SEN Unit to boost life skills training for children in special schools
The Special Education Needs (SEN) Unit of the Department of Education hosted a Special Education Needs and Disability Daily Living Skills Camp for children with disabilities and those who learn differently.
This initiative recognised the difficulty students with learning challenges, intellectual disabilities and physical limitations face on a more academic based curriculum and therefore boosted their education by equipping them with different skills.
National Special Education Needs officer Savvie Hopkinson emphasised the value of these camps.
“Because our aim at the end of this education process is to make children independent, functioning and contributing members to their families, communities and Guyana as a whole. To aid in that process what we did over the August period, we hosted some SEN camps.”

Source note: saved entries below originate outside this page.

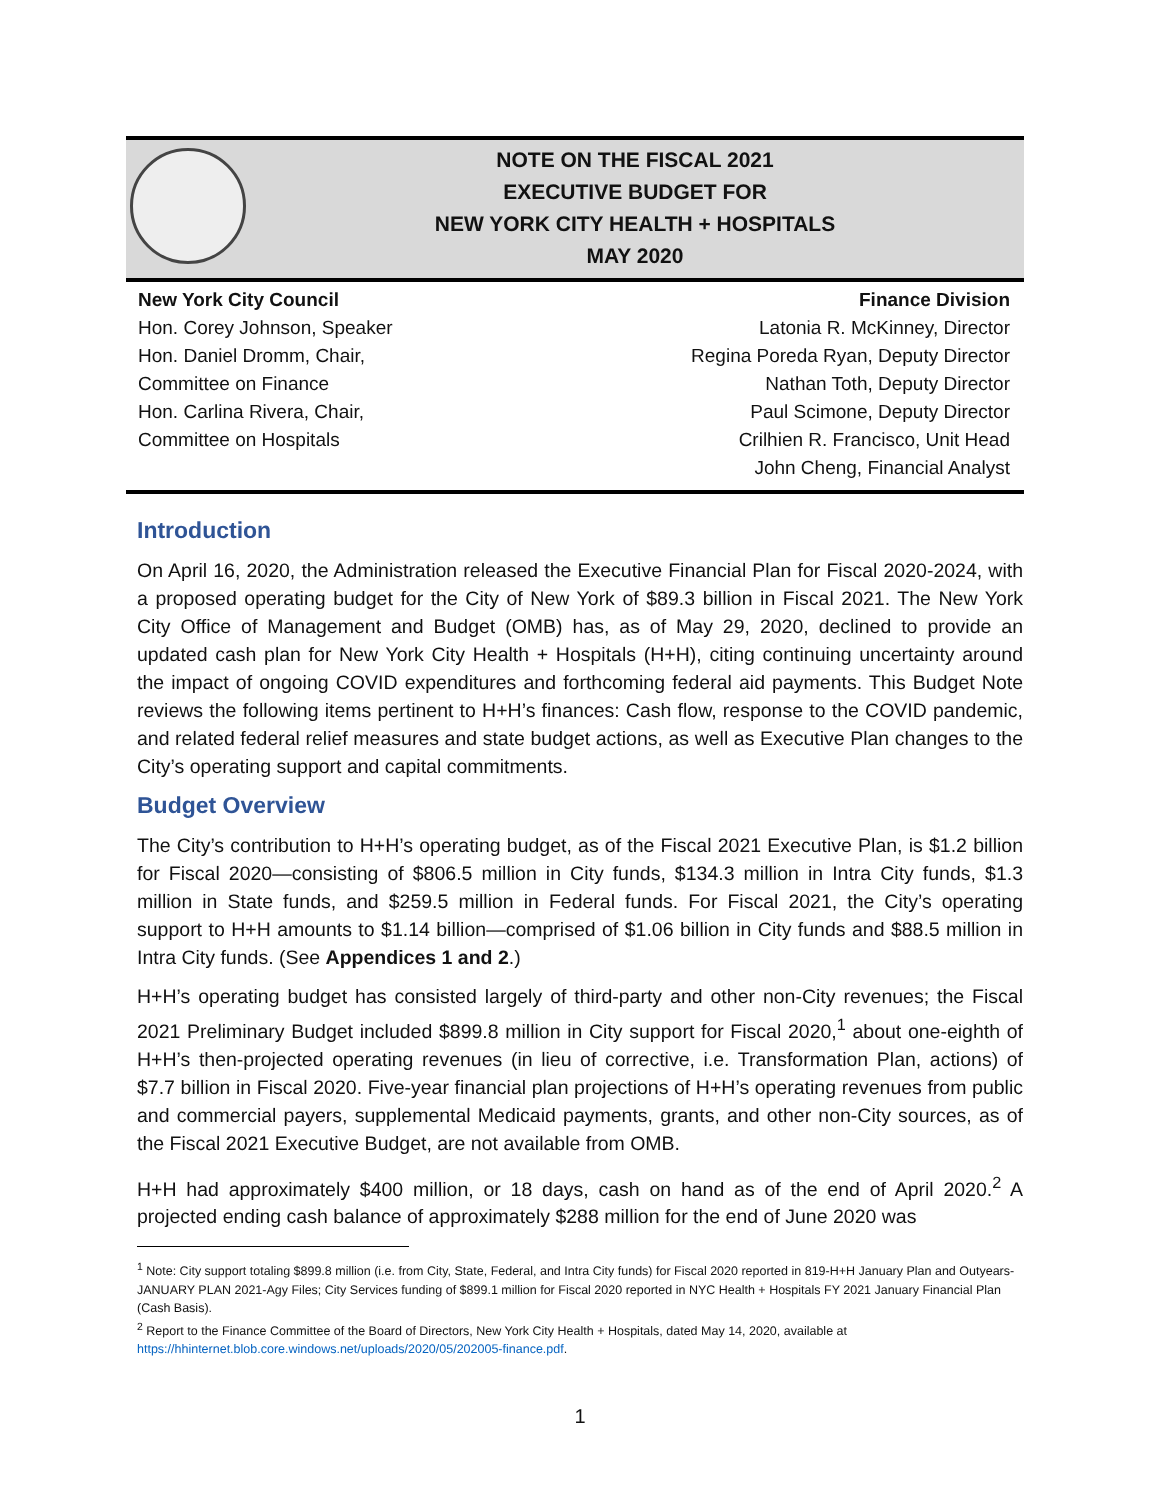NOTE ON THE FISCAL 2021
EXECUTIVE BUDGET FOR
NEW YORK CITY HEALTH + HOSPITALS
MAY 2020
New York City Council
Hon. Corey Johnson, Speaker
Hon. Daniel Dromm, Chair,
Committee on Finance
Hon. Carlina Rivera, Chair,
Committee on Hospitals
Finance Division
Latonia R. McKinney, Director
Regina Poreda Ryan, Deputy Director
Nathan Toth, Deputy Director
Paul Scimone, Deputy Director
Crilhien R. Francisco, Unit Head
John Cheng, Financial Analyst
Introduction
On April 16, 2020, the Administration released the Executive Financial Plan for Fiscal 2020-2024, with a proposed operating budget for the City of New York of $89.3 billion in Fiscal 2021. The New York City Office of Management and Budget (OMB) has, as of May 29, 2020, declined to provide an updated cash plan for New York City Health + Hospitals (H+H), citing continuing uncertainty around the impact of ongoing COVID expenditures and forthcoming federal aid payments. This Budget Note reviews the following items pertinent to H+H’s finances: Cash flow, response to the COVID pandemic, and related federal relief measures and state budget actions, as well as Executive Plan changes to the City’s operating support and capital commitments.
Budget Overview
The City’s contribution to H+H’s operating budget, as of the Fiscal 2021 Executive Plan, is $1.2 billion for Fiscal 2020—consisting of $806.5 million in City funds, $134.3 million in Intra City funds, $1.3 million in State funds, and $259.5 million in Federal funds. For Fiscal 2021, the City’s operating support to H+H amounts to $1.14 billion—comprised of $1.06 billion in City funds and $88.5 million in Intra City funds. (See Appendices 1 and 2.)
H+H’s operating budget has consisted largely of third-party and other non-City revenues; the Fiscal 2021 Preliminary Budget included $899.8 million in City support for Fiscal 2020,<sup>1</sup> about one-eighth of H+H’s then-projected operating revenues (in lieu of corrective, i.e. Transformation Plan, actions) of $7.7 billion in Fiscal 2020. Five-year financial plan projections of H+H’s operating revenues from public and commercial payers, supplemental Medicaid payments, grants, and other non-City sources, as of the Fiscal 2021 Executive Budget, are not available from OMB.
H+H had approximately $400 million, or 18 days, cash on hand as of the end of April 2020.<sup>2</sup> A projected ending cash balance of approximately $288 million for the end of June 2020 was
<sup>1</sup> Note: City support totaling $899.8 million (i.e. from City, State, Federal, and Intra City funds) for Fiscal 2020 reported in 819-H+H January Plan and Outyears-JANUARY PLAN 2021-Agy Files; City Services funding of $899.1 million for Fiscal 2020 reported in NYC Health + Hospitals FY 2021 January Financial Plan (Cash Basis).
<sup>2</sup> Report to the Finance Committee of the Board of Directors, New York City Health + Hospitals, dated May 14, 2020, available at https://hhinternet.blob.core.windows.net/uploads/2020/05/202005-finance.pdf.
1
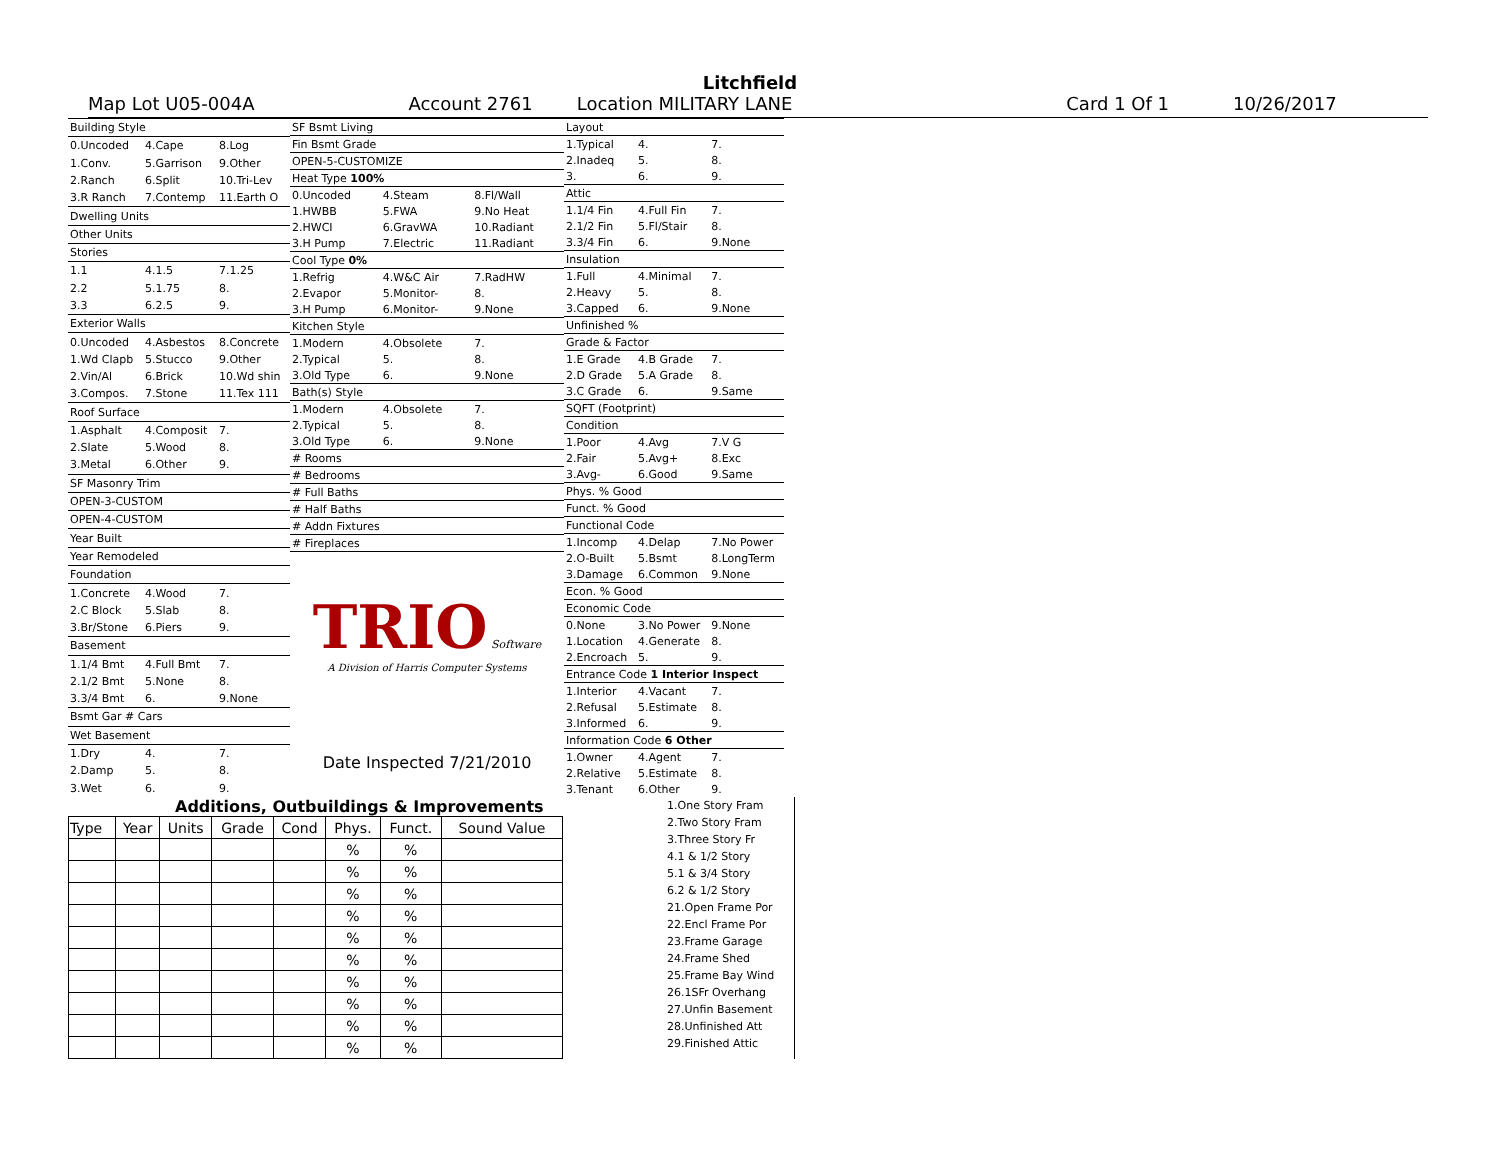Litchfield
Map Lot U05-004A Account 2761 Location MILITARY LANE Card 1 Of 1 10/26/2017
| Building Style | | |
| 0.Uncoded | 4.Cape | 8.Log |
| 1.Conv. | 5.Garrison | 9.Other |
| 2.Ranch | 6.Split | 10.Tri-Lev |
| 3.R Ranch | 7.Contemp | 11.Earth O |
| Dwelling Units | | |
| Other Units | | |
| Stories | | |
| 1.1 | 4.1.5 | 7.1.25 |
| 2.2 | 5.1.75 | 8. |
| 3.3 | 6.2.5 | 9. |
| Exterior Walls | | |
| 0.Uncoded | 4.Asbestos | 8.Concrete |
| 1.Wd Clapb | 5.Stucco | 9.Other |
| 2.Vin/Al | 6.Brick | 10.Wd shin |
| 3.Compos. | 7.Stone | 11.Tex 111 |
| Roof Surface | | |
| 1.Asphalt | 4.Composit | 7. |
| 2.Slate | 5.Wood | 8. |
| 3.Metal | 6.Other | 9. |
| SF Masonry Trim | | |
| OPEN-3-CUSTOM | | |
| OPEN-4-CUSTOM | | |
| Year Built | | |
| Year Remodeled | | |
| Foundation | | |
| 1.Concrete | 4.Wood | 7. |
| 2.C Block | 5.Slab | 8. |
| 3.Br/Stone | 6.Piers | 9. |
| Basement | | |
| 1.1/4 Bmt | 4.Full Bmt | 7. |
| 2.1/2 Bmt | 5.None | 8. |
| 3.3/4 Bmt | 6. | 9.None |
| Bsmt Gar # Cars | | |
| Wet Basement | | |
| 1.Dry | 4. | 7. |
| 2.Damp | 5. | 8. |
| 3.Wet | 6. | 9. |
| SF Bsmt Living | | |
| Fin Bsmt Grade | | |
| OPEN-5-CUSTOMIZE | | |
| Heat Type 100% | | |
| 0.Uncoded | 4.Steam | 8.Fl/Wall |
| 1.HWBB | 5.FWA | 9.No Heat |
| 2.HWCI | 6.GravWA | 10.Radiant |
| 3.H Pump | 7.Electric | 11.Radiant |
| Cool Type 0% | | |
| 1.Refrig | 4.W&C Air | 7.RadHW |
| 2.Evapor | 5.Monitor- | 8. |
| 3.H Pump | 6.Monitor- | 9.None |
| Kitchen Style | | |
| 1.Modern | 4.Obsolete | 7. |
| 2.Typical | 5. | 8. |
| 3.Old Type | 6. | 9.None |
| Bath(s) Style | | |
| 1.Modern | 4.Obsolete | 7. |
| 2.Typical | 5. | 8. |
| 3.Old Type | 6. | 9.None |
| # Rooms | | |
| # Bedrooms | | |
| # Full Baths | | |
| # Half Baths | | |
| # Addn Fixtures | | |
| # Fireplaces | | |
TRIO Software
A Division of Harris Computer Systems
Date Inspected 7/21/2010
| Layout | | |
| 1.Typical | 4. | 7. |
| 2.Inadeq | 5. | 8. |
| 3. | 6. | 9. |
| Attic | | |
| 1.1/4 Fin | 4.Full Fin | 7. |
| 2.1/2 Fin | 5.Fl/Stair | 8. |
| 3.3/4 Fin | 6. | 9.None |
| Insulation | | |
| 1.Full | 4.Minimal | 7. |
| 2.Heavy | 5. | 8. |
| 3.Capped | 6. | 9.None |
| Unfinished % | | |
| Grade & Factor | | |
| 1.E Grade | 4.B Grade | 7. |
| 2.D Grade | 5.A Grade | 8. |
| 3.C Grade | 6. | 9.Same |
| SQFT (Footprint) | | |
| Condition | | |
| 1.Poor | 4.Avg | 7.V G |
| 2.Fair | 5.Avg+ | 8.Exc |
| 3.Avg- | 6.Good | 9.Same |
| Phys. % Good | | |
| Funct. % Good | | |
| Functional Code | | |
| 1.Incomp | 4.Delap | 7.No Power |
| 2.O-Built | 5.Bsmt | 8.LongTerm |
| 3.Damage | 6.Common | 9.None |
| Econ. % Good | | |
| Economic Code | | |
| 0.None | 3.No Power | 9.None |
| 1.Location | 4.Generate | 8. |
| 2.Encroach | 5. | 9. |
| Entrance Code 1 Interior Inspect | | |
| 1.Interior | 4.Vacant | 7. |
| 2.Refusal | 5.Estimate | 8. |
| 3.Informed | 6. | 9. |
| Information Code 6 Other | | |
| 1.Owner | 4.Agent | 7. |
| 2.Relative | 5.Estimate | 8. |
| 3.Tenant | 6.Other | 9. |
Additions, Outbuildings & Improvements
| Type | Year | Units | Grade | Cond | Phys. | Funct. | Sound Value |
| --- | --- | --- | --- | --- | --- | --- | --- |
| | | | | | % | % | |
| | | | | | % | % | |
| | | | | | % | % | |
| | | | | | % | % | |
| | | | | | % | % | |
| | | | | | % | % | |
| | | | | | % | % | |
| | | | | | % | % | |
| | | | | | % | % | |
| | | | | | % | % | |
1.One Story Fram
2.Two Story Fram
3.Three Story Fr
4.1 & 1/2 Story
5.1 & 3/4 Story
6.2 & 1/2 Story
21.Open Frame Por
22.Encl Frame Por
23.Frame Garage
24.Frame Shed
25.Frame Bay Wind
26.1SFr Overhang
27.Unfin Basement
28.Unfinished Att
29.Finished Attic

These were life skill camps that aimed to give the children marketable skills that will benefit them after they exit the education system. Special needs schools retain some students up to the age of 21.
Students were taught cosmetology, physical fitness, how to make simple snacks, tie dye, bedmaking, quilting and painting.
The Special Education Needs Unit believes this will help the students be better able to earn money and become independent after leaving school.
Hopkinson says these were hosted in Regions Six, Seven and Ten.
“Hopefully for the new year, we we’ll be able to include some other regions. Because not only were those life skills suitable for that time during the period of the camp, but now those same skills and activities are incorporated into the everyday teaching instruction for our students.”
She says, following on from the camps, teachers were able to continue on with some of the activities.
Statistics as of September 30 show there are 759 students (476 males and 283 females) across all 13 Special Schools in Guyana.